ABOUT THIS TASK: Repeat the listing word for word. Leave every picture out.

COLLECTED MATERIAL:
━━━━━━━━━━━━━━━━━━━━━━━━━━━━━━

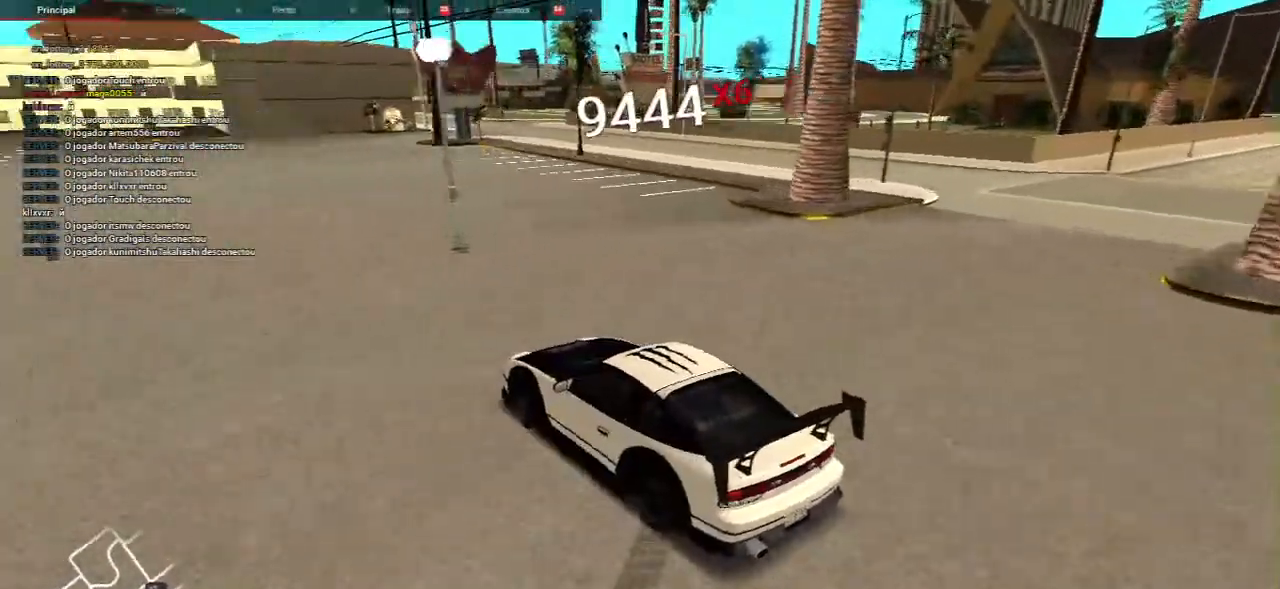
{"keys": ["w"], "mouse": [], "events": [[17, "w", "down"], [233, "w", "up"], [367, "w", "down"]]}
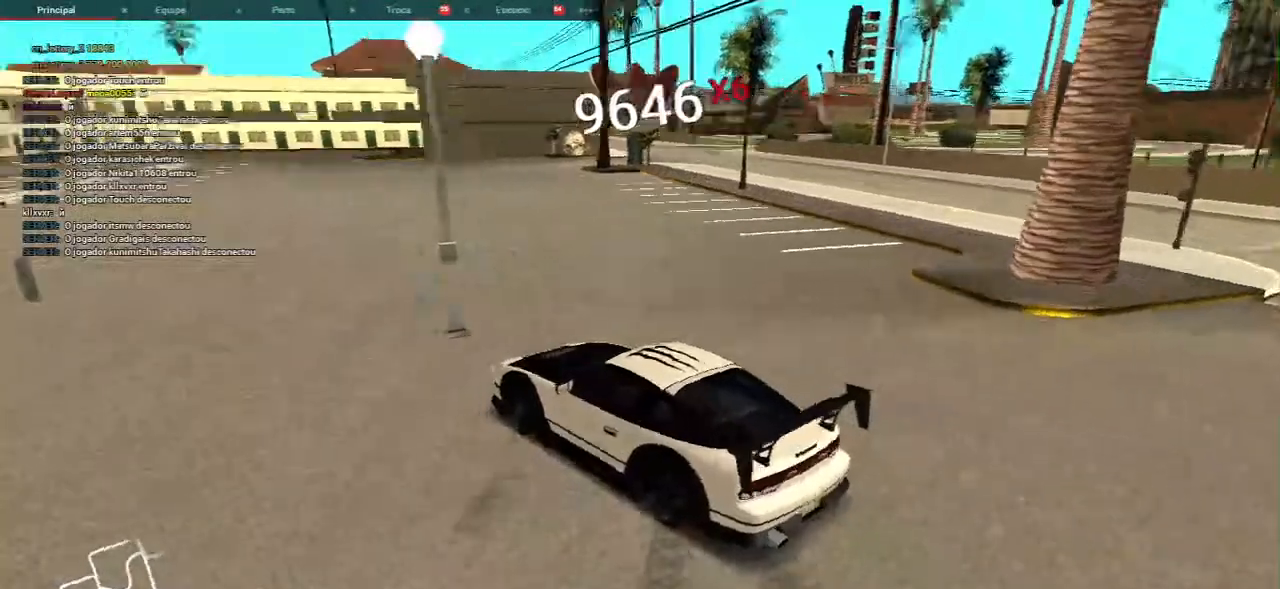
{"keys": ["w"], "mouse": [], "events": [[17, "w", "up"], [100, "w", "down"], [300, "w", "up"], [400, "w", "down"]]}
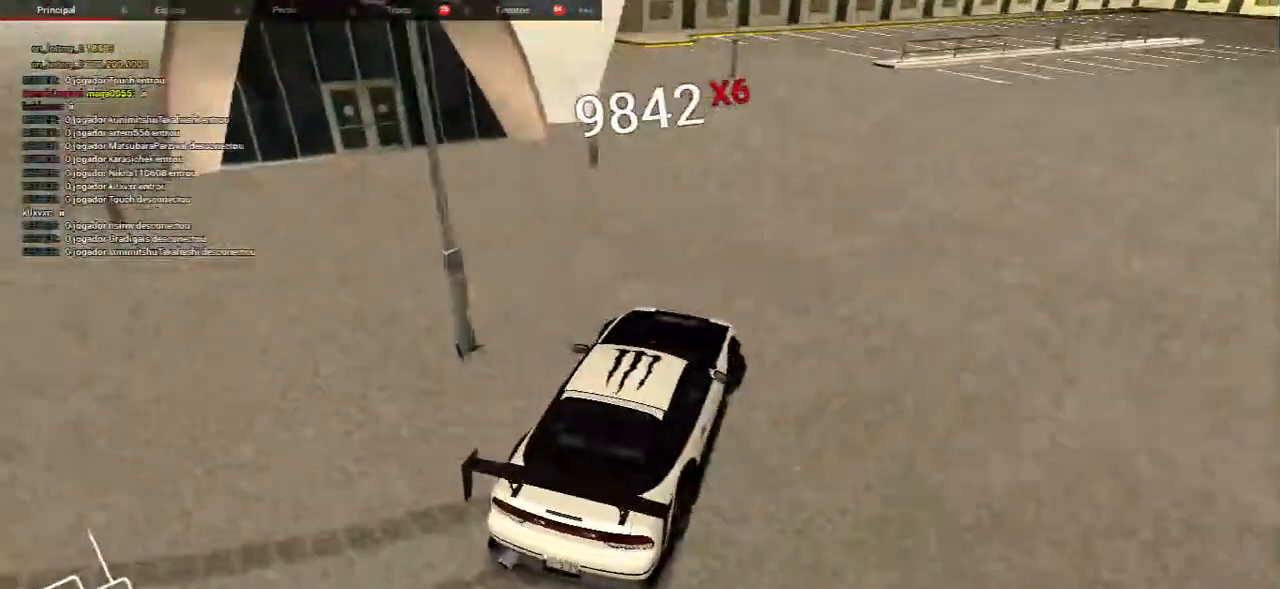
{"keys": ["d", "w"], "mouse": [], "events": [[367, "d", "down"]]}
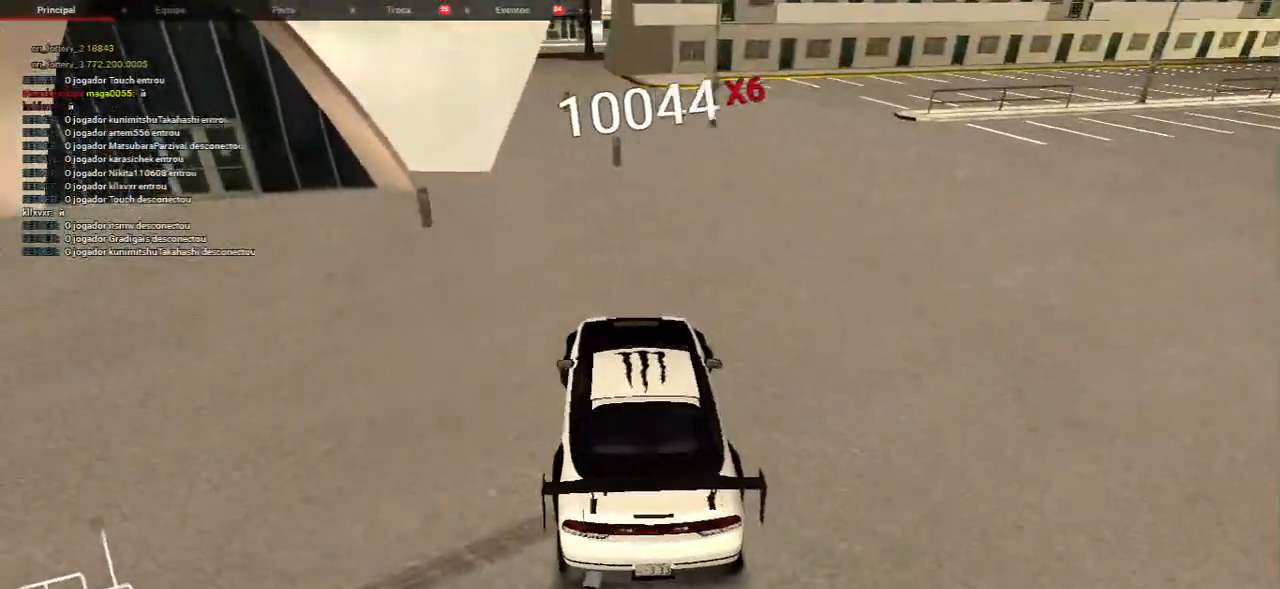
{"keys": ["d", "w"], "mouse": [], "events": [[33, "d", "up"], [50, "w", "up"], [200, "w", "down"], [433, "d", "down"]]}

━━━━━━━━━━━━━━━━━━━━━━━━━━━━━━

THE COMPLETED TASK:
{"keys": ["w"], "mouse": [], "events": [[17, "w", "down"], [233, "w", "up"], [367, "w", "down"]]}
{"keys": ["w"], "mouse": [], "events": [[17, "w", "up"], [100, "w", "down"], [300, "w", "up"], [400, "w", "down"]]}
{"keys": ["d", "w"], "mouse": [], "events": [[367, "d", "down"]]}
{"keys": ["d", "w"], "mouse": [], "events": [[33, "d", "up"], [50, "w", "up"], [200, "w", "down"], [433, "d", "down"]]}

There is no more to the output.